Friday, September 3, 2010

Haecceities and presentism

The following argument is valid:

  1. (Premise) If there are no haecceities, then there are no propositions de re about non-existent individuals.
  2. (Premise) If presentism is true, then Seabiscuit is a non-existent individual.
  3. (Premise) That Seabiscuit was essentially a horse is a proposition de re about Seabiscuit.
  4. Therefore, if presentism is true, there are haecceities.
If we add that there are no haecceities, we can conclude that presentism is false.
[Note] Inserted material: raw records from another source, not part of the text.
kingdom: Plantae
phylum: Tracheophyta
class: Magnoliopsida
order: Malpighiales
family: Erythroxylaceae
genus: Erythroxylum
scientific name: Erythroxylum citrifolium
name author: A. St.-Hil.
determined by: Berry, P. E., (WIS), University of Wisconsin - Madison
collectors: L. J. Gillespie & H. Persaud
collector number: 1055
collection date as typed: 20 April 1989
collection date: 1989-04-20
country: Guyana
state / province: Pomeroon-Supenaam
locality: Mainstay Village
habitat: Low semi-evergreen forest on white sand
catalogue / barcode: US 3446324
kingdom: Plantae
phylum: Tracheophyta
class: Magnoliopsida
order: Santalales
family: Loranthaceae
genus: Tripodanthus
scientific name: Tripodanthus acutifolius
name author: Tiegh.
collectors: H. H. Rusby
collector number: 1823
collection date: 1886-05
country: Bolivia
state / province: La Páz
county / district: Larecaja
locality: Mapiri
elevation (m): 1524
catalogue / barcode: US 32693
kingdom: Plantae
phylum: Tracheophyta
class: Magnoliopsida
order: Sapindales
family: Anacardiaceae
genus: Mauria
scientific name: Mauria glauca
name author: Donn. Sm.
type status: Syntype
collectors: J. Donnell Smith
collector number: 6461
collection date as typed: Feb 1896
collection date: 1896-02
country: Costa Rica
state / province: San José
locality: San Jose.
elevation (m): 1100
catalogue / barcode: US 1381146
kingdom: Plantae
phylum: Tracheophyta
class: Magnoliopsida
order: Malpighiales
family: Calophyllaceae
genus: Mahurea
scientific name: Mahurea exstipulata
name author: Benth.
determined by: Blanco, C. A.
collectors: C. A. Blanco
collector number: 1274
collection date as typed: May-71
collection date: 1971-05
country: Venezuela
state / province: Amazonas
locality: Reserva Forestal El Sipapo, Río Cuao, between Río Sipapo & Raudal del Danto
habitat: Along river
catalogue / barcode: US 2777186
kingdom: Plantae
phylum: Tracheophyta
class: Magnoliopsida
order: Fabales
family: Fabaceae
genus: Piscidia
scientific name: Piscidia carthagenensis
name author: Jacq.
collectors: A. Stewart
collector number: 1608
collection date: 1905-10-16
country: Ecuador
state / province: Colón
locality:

However, I think (1) is false, because I think contingent entities are wholly individuated by the histories of their origins, where their histories are described in wholly general terms (i.e., without de re reference to any individuals). Consequently, if H is such a history of Seabiscuit, the proposition in (3) can be expressed: "Necessarily, if H is instantiated, it is instantiated by a horse."


Heath White said...

If presentism is true, what is the semantics of "Seabiscuit was a horse" or "Seabiscuit is a non-existent individual"? How does 'Seabiscuit' refer?

Alexander R Pruss said...

Maybe "Seabiscuit" is a disguised definite description: "The entity that satisfies H." But if individuals are wholly individuated by the histories of origins, then "The entity that satisfies H" has to be Seabiscuit.

Heath White said...

OK, so if presentism is true, what is the problem with "The entity that satisfies H was essentially a horse"? (I.e. at all possible world-times, if an entity satisfied H, that entity was a horse.)

Alexander R Pruss said...

No problem at all.

I was just developing an argument and refuting it.